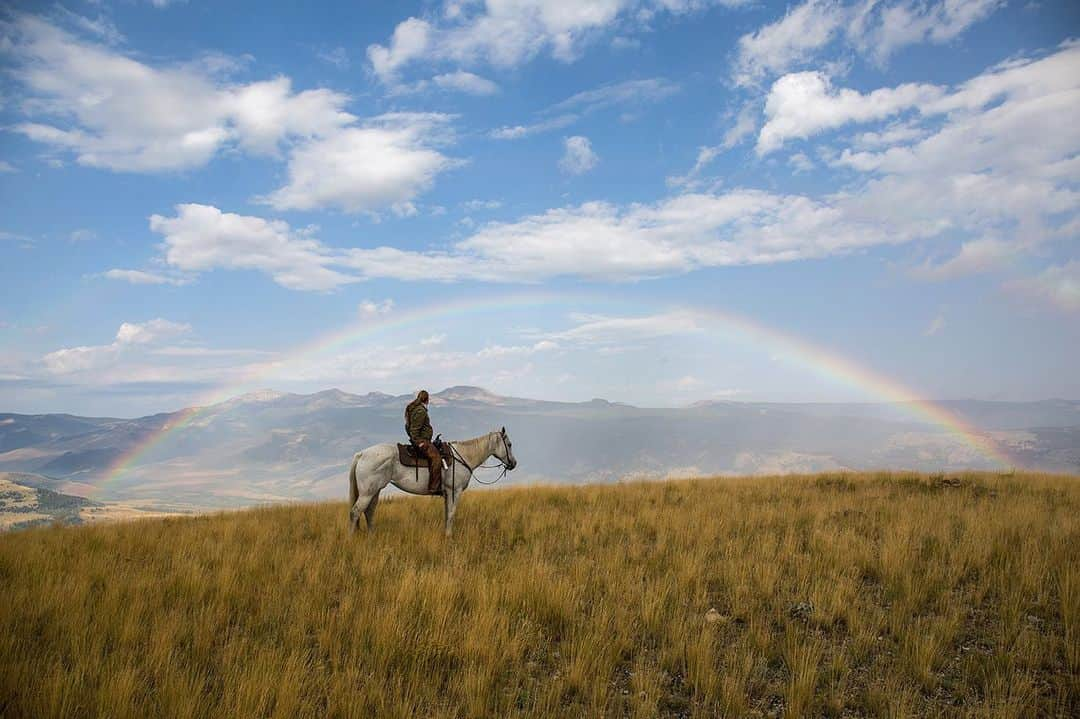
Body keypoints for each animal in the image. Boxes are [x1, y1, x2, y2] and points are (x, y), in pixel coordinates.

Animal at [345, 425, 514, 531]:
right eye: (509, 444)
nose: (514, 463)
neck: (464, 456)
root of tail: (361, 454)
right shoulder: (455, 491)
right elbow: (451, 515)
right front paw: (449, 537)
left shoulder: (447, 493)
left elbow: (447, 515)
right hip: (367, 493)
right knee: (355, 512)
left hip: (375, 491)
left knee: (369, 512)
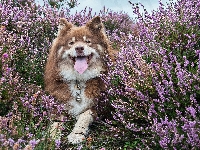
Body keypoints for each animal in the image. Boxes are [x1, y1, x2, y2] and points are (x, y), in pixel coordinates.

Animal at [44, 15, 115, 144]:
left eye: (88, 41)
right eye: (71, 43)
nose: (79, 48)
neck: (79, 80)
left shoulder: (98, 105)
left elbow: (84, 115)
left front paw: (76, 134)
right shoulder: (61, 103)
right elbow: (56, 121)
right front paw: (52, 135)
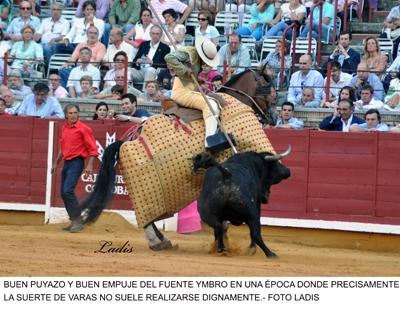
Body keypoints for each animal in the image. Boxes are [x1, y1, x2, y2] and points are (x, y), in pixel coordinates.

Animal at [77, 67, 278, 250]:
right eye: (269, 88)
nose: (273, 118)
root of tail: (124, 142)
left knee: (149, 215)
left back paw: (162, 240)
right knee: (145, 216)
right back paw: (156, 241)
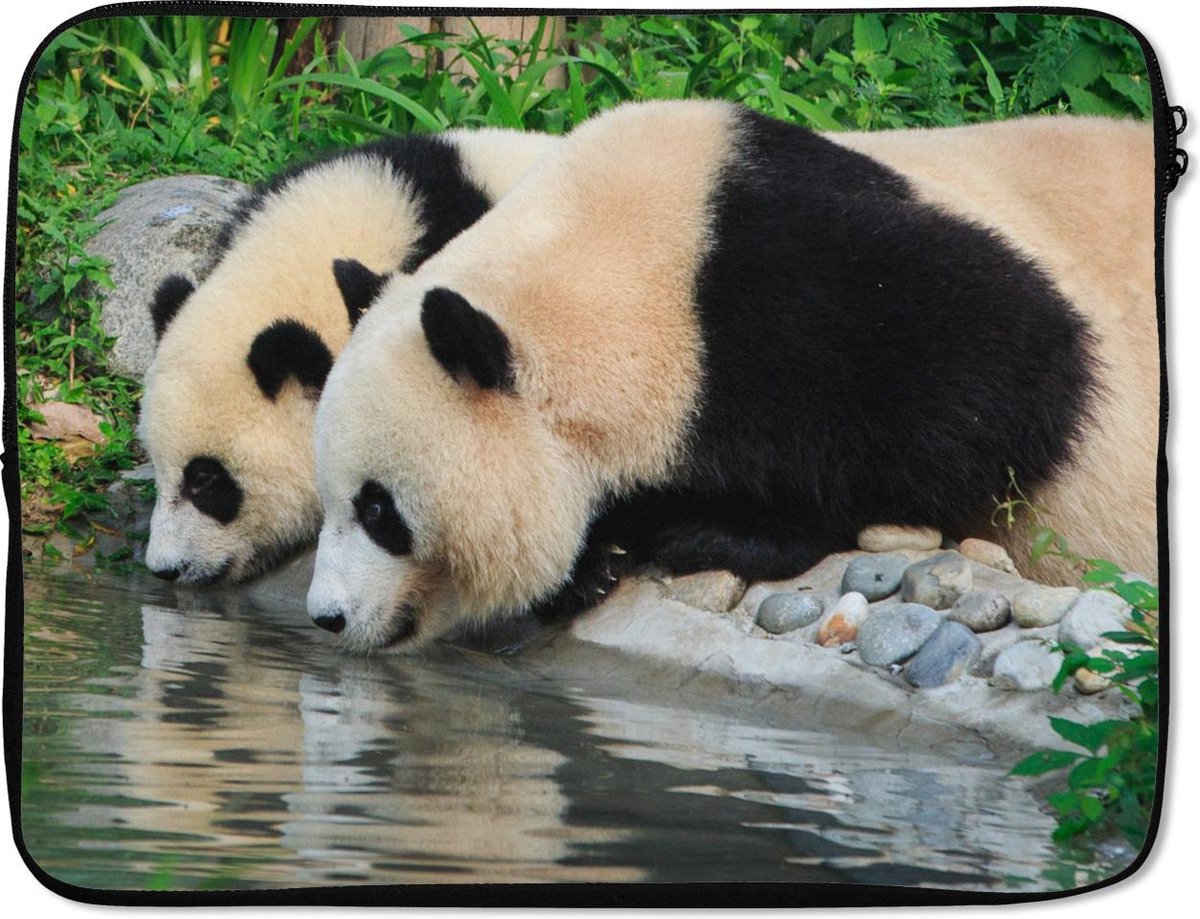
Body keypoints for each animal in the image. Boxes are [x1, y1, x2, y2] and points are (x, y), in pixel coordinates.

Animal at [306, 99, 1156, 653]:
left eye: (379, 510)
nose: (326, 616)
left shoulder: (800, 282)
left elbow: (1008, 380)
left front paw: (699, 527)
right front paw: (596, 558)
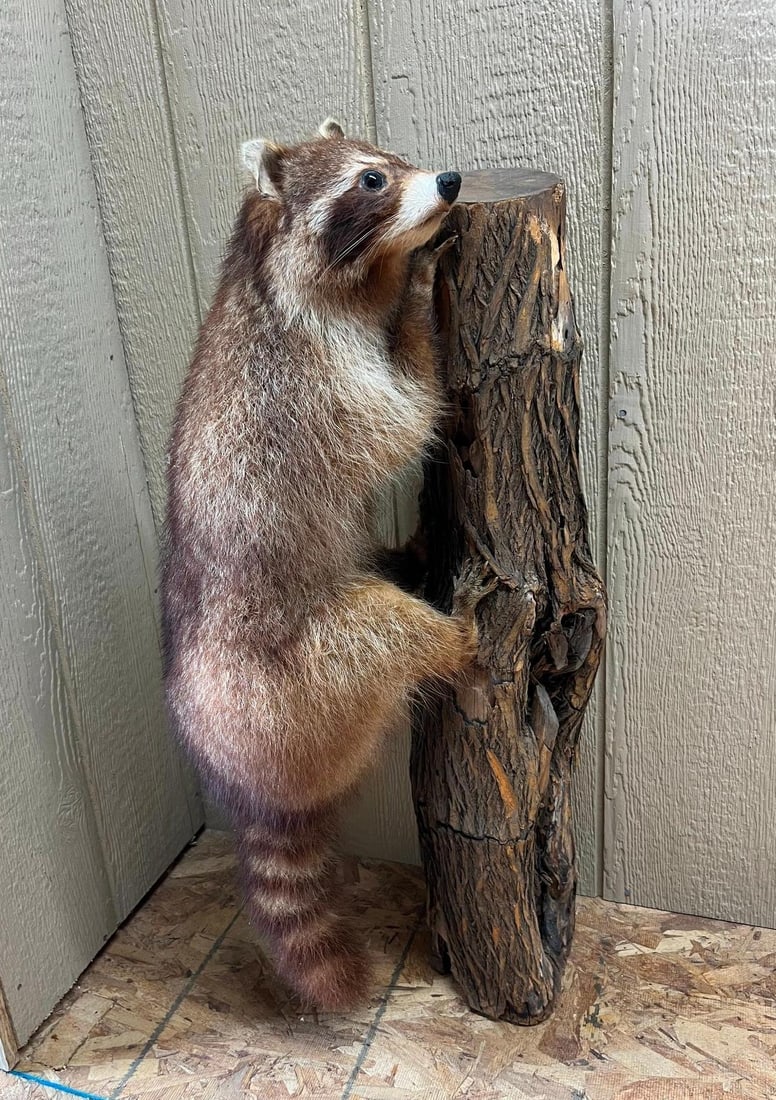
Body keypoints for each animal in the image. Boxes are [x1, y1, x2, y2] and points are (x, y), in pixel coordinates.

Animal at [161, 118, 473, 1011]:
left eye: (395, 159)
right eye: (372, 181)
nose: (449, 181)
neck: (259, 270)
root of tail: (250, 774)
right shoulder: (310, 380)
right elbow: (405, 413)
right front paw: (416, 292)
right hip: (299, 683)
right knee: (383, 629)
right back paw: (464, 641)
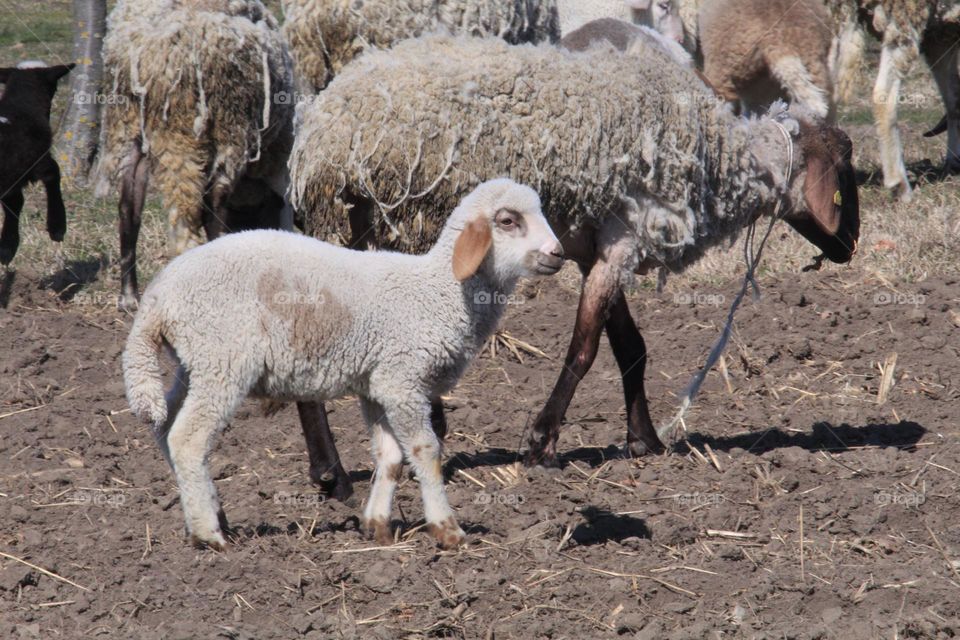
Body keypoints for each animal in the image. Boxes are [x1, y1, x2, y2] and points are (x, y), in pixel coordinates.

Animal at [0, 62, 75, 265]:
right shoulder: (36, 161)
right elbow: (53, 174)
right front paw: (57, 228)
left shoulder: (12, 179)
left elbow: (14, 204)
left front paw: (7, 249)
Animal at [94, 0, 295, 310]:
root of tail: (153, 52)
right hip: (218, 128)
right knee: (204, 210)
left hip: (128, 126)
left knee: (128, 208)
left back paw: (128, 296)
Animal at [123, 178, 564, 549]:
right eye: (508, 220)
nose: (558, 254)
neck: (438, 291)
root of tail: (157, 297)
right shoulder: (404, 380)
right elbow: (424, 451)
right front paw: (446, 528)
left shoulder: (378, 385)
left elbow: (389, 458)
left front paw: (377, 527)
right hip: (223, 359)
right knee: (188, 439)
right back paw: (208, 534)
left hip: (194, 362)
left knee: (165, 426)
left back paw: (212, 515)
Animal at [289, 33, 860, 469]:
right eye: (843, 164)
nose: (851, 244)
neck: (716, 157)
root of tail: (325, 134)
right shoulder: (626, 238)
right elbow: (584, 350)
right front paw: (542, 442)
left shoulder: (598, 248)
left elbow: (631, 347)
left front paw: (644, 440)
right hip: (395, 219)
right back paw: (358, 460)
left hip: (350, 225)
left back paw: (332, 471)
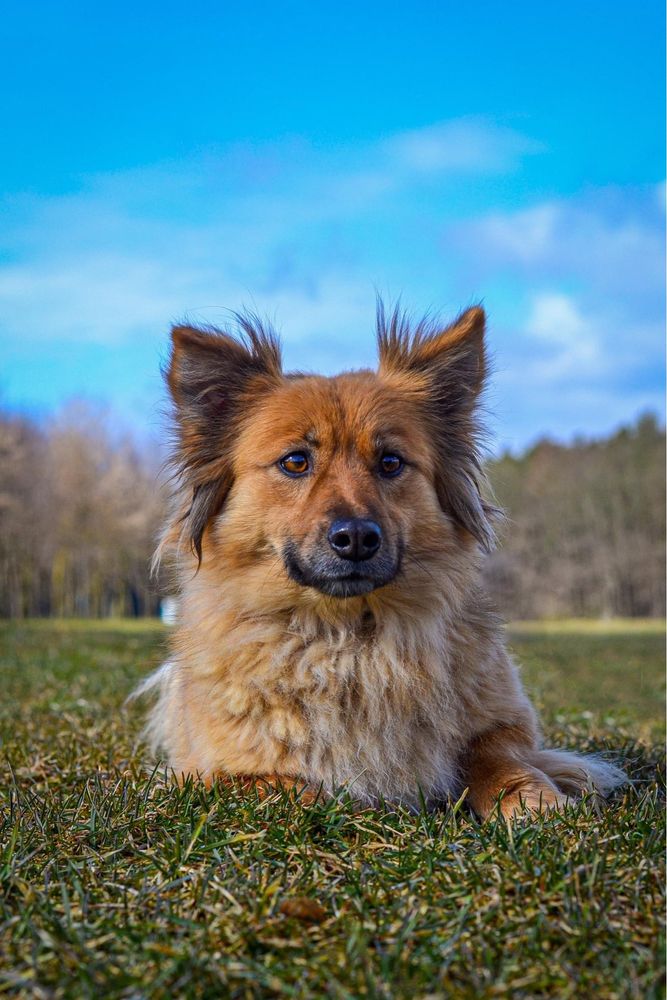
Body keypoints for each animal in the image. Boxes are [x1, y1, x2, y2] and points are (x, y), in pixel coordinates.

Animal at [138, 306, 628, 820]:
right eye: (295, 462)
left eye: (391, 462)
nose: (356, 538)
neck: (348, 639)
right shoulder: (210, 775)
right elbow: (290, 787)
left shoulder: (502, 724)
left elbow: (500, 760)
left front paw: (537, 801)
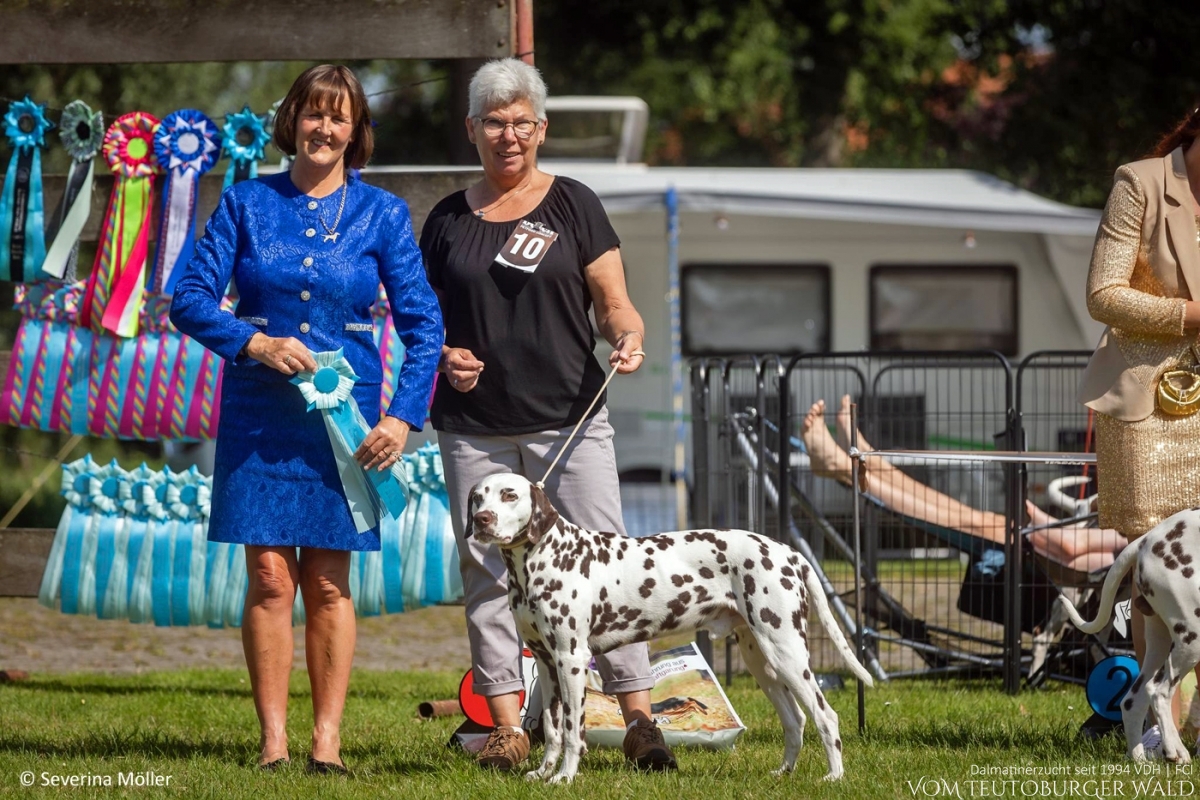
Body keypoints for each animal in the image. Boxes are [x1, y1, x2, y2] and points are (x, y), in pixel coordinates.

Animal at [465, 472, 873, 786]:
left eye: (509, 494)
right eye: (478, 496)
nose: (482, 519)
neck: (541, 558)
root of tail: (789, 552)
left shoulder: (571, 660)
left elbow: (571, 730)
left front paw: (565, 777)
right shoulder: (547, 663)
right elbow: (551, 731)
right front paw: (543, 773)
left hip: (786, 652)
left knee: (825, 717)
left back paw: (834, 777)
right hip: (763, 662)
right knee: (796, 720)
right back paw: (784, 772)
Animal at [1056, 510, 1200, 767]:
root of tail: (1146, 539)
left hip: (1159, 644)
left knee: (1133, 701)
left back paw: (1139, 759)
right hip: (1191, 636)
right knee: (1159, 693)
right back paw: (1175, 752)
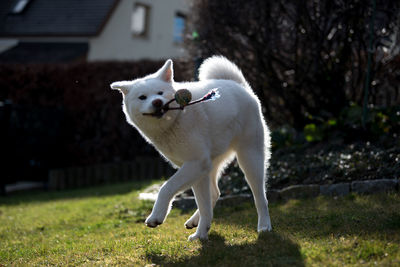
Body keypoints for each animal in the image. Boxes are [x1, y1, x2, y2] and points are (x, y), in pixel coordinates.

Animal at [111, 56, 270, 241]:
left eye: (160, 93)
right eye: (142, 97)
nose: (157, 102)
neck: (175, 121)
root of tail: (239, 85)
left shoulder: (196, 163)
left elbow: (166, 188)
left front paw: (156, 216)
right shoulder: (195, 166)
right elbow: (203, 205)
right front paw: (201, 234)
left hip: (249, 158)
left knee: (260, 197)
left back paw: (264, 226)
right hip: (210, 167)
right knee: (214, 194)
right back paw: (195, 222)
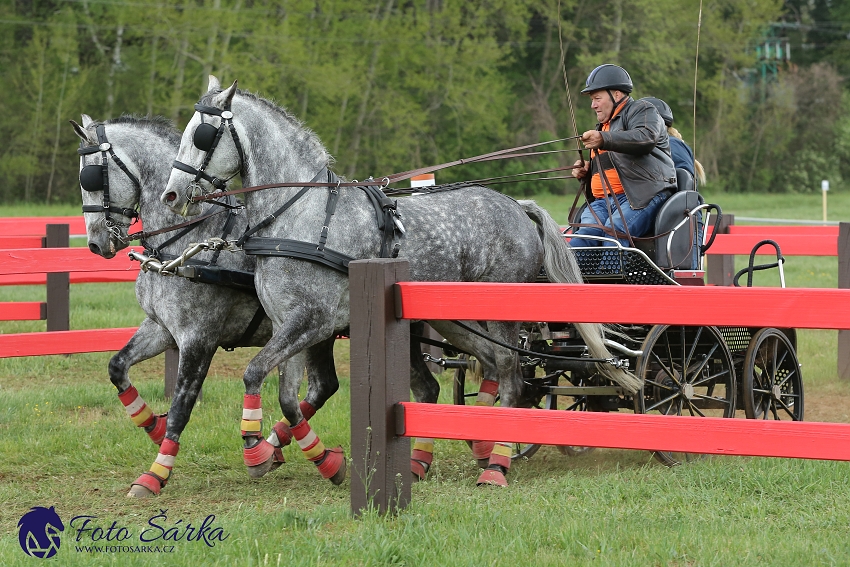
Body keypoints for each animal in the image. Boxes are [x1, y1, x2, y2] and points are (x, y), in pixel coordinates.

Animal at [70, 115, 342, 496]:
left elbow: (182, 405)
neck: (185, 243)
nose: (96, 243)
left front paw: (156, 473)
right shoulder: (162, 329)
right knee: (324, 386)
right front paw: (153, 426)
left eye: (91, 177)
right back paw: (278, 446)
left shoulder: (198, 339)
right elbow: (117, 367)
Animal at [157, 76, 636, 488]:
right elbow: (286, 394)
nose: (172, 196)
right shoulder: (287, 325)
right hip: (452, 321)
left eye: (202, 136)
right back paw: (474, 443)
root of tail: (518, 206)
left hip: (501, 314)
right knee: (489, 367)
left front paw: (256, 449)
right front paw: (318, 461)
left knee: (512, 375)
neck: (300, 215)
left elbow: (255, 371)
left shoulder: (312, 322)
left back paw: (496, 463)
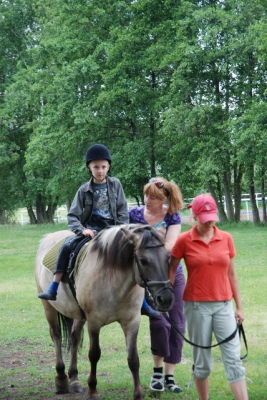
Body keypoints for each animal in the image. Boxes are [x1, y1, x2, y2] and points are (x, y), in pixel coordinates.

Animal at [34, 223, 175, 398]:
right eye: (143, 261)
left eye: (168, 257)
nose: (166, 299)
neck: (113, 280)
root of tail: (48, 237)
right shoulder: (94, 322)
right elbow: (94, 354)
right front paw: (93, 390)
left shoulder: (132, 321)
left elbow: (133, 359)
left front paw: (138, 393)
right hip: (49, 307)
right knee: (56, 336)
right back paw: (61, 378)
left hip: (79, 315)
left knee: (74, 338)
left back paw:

**WHAT THIS TASK INVOLVES:** For this exercise, transcribe the entries above exactly, without any pictures.

**OUTPUT BELOW:**
Body keypoints for each animal in the image. Boxes are [x1, y1, x2, y2] and points are (x, y), in pixel coordinates.

Animal at [345, 425, 514, 531]:
right eye: (509, 444)
nose: (514, 463)
neck: (464, 456)
root of tail: (361, 454)
right shoulder: (455, 491)
right elbow: (451, 515)
right front paw: (449, 537)
left shoulder: (447, 493)
left elbow: (447, 515)
right hip: (367, 493)
right knee: (355, 512)
left hip: (375, 491)
left knee: (369, 512)
Body keypoints for each animal in the image. Boxes are [x1, y1, x2, y2] and points are (x, y), in pixel coordinates.

Animal at [44, 15, 115, 144]:
left eye: (88, 41)
right eye: (71, 43)
nose: (79, 48)
neck: (79, 80)
left shoulder: (98, 105)
left elbow: (84, 115)
left front paw: (76, 134)
right shoulder: (61, 103)
right elbow: (56, 121)
right front paw: (52, 135)
Body keypoints for each animal in the image. Boxes are [x1, y1, x2, y2] and points are (x, y), in pixel coordinates.

Animal at [77, 67, 278, 250]:
right eye: (269, 88)
nose: (273, 118)
root of tail: (124, 142)
left knee: (149, 215)
left back paw: (162, 240)
right knee: (145, 216)
right back paw: (156, 241)
Body keypoints for each animal in the image. Boxes are [x1, y1, x2, y2] and points are (x, y), in pixel coordinates.

Animal at [306, 99, 1156, 653]:
left eye: (379, 510)
nose: (326, 616)
left shoulder: (800, 282)
left elbow: (1008, 380)
left front paw: (699, 527)
right front paw: (596, 558)
Body keypoints for each animal in the image. Boxes are [x1, y1, x2, y2] and points are (x, y), in pixel coordinates.

Animal at [161, 118, 473, 1011]:
left eye: (395, 159)
right eye: (372, 181)
nose: (449, 181)
neck: (259, 270)
root of tail: (250, 774)
right shoulder: (310, 380)
right elbow: (405, 413)
right front paw: (416, 292)
right hip: (299, 683)
right knee: (383, 629)
right back paw: (464, 641)
Body keypoints for each animal in the image. Boxes are [x1, y1, x2, y2] and points are (x, y), in pixel coordinates.

Animal at [0, 62, 75, 265]:
right shoulder: (36, 161)
right elbow: (53, 174)
right front paw: (57, 228)
left shoulder: (12, 179)
left elbow: (14, 204)
left front paw: (7, 249)
Animal at [94, 0, 295, 310]:
root of tail: (153, 52)
right hip: (218, 128)
right knee: (204, 210)
left hip: (128, 126)
left knee: (128, 208)
left back paw: (128, 296)
Animal at [123, 178, 564, 549]:
right eye: (508, 220)
nose: (558, 254)
neck: (438, 291)
root of tail: (157, 297)
right shoulder: (404, 380)
right elbow: (424, 451)
right front paw: (446, 528)
left shoulder: (378, 385)
left elbow: (389, 458)
left front paw: (377, 527)
right hip: (223, 359)
right knee: (188, 439)
right back paw: (208, 534)
left hip: (194, 362)
left knee: (165, 426)
left back paw: (212, 515)
Animal at [289, 33, 860, 469]:
right eye: (843, 164)
nose: (851, 244)
neck: (716, 157)
root of tail: (325, 134)
right shoulder: (626, 238)
right elbow: (584, 350)
right front paw: (542, 442)
left shoulder: (598, 248)
left elbow: (631, 347)
left front paw: (644, 440)
right hip: (395, 219)
right back paw: (358, 460)
left hip: (350, 225)
left back paw: (332, 471)
Body keypoints for each animal in the image. Boxes are [x1, y1, x2, y2] and points are (x, y), in pixel coordinates.

Animal at [138, 306, 628, 820]:
right eye: (295, 462)
left eye: (391, 462)
nose: (356, 538)
neck: (348, 639)
right shoulder: (210, 775)
right elbow: (290, 787)
left shoulder: (502, 724)
left elbow: (500, 760)
left front paw: (537, 801)
Body keypoints for each animal in the image. Boxes are [x1, y1, x2, y2] and points are (x, y), in pixel coordinates.

Animal at [465, 472, 873, 786]:
left eye: (509, 494)
right eye: (478, 496)
nose: (482, 519)
neck: (541, 558)
root of tail: (789, 552)
left shoulder: (571, 660)
left elbow: (571, 730)
left front paw: (565, 777)
right shoulder: (547, 663)
right elbow: (551, 731)
right front paw: (543, 773)
left hip: (786, 652)
left knee: (825, 717)
left back paw: (834, 777)
right hip: (763, 662)
right knee: (796, 720)
right back paw: (784, 772)
Animal at [1056, 510, 1200, 767]:
root of tail: (1146, 539)
left hip: (1159, 644)
left knee: (1133, 701)
left back paw: (1139, 759)
right hip: (1191, 636)
right knee: (1159, 693)
right back paw: (1175, 752)
Body keypoints for each animal in the image. Boxes are [x1, y1, x2, y2] and points are (x, y), in pixel coordinates.

Animal at [111, 56, 270, 241]:
left eye: (160, 93)
right eye: (142, 97)
nose: (157, 102)
neck: (175, 121)
root of tail: (239, 85)
left shoulder: (196, 163)
left elbow: (166, 188)
left front paw: (156, 216)
right shoulder: (195, 166)
right elbow: (203, 205)
right front paw: (201, 234)
left hip: (249, 158)
left knee: (260, 197)
left back paw: (264, 226)
right hip: (210, 167)
right knee: (214, 194)
right back paw: (195, 222)
Body keypoints for each animal in the image. Boxes are [x1, y1, x2, y2] and points are (x, y), in pixel coordinates.

Animal at [70, 115, 342, 496]:
left elbow: (182, 405)
neck: (185, 243)
nose: (96, 243)
left front paw: (156, 473)
right shoulder: (162, 329)
right knee: (324, 386)
right front paw: (153, 426)
left eye: (91, 177)
right back paw: (278, 446)
left shoulder: (198, 339)
right elbow: (117, 367)
Animal at [157, 76, 636, 488]:
right elbow: (286, 394)
nose: (172, 196)
right shoulder: (287, 325)
right hip: (452, 321)
left eye: (202, 136)
right back paw: (474, 443)
root of tail: (518, 206)
left hip: (501, 314)
right knee: (489, 367)
left front paw: (256, 449)
right front paw: (318, 461)
left knee: (512, 375)
neck: (300, 215)
left elbow: (255, 371)
left shoulder: (312, 322)
left back paw: (496, 463)
Body keypoints for each animal in the image. Boxes are [x1, y1, x2, y2] and points are (x, y), in pixel coordinates.

Animal at [34, 223, 175, 398]:
right eye: (143, 261)
left eye: (168, 257)
nose: (166, 299)
neck: (113, 280)
root of tail: (48, 237)
right shoulder: (94, 322)
right elbow: (94, 354)
right front paw: (93, 390)
left shoulder: (132, 321)
left elbow: (133, 359)
left front paw: (138, 393)
right hip: (49, 307)
right knee: (56, 336)
right back paw: (61, 378)
left hip: (79, 315)
left knee: (74, 338)
left back paw:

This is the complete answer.